(Dataset records)

________________________

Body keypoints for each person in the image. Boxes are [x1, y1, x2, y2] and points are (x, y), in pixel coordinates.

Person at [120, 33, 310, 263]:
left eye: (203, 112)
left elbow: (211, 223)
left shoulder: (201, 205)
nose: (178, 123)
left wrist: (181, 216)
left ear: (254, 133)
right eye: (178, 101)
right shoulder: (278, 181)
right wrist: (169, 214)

________________________

About this task: Exactly the lines from the one containing "left shoulder: (201, 205)" through the final line of the records above are needed, copied word for word.

Response:
left shoulder: (201, 205)
nose: (178, 123)
left wrist: (181, 216)
left ear: (254, 133)
right eye: (178, 101)
right shoulder: (278, 181)
right wrist: (169, 214)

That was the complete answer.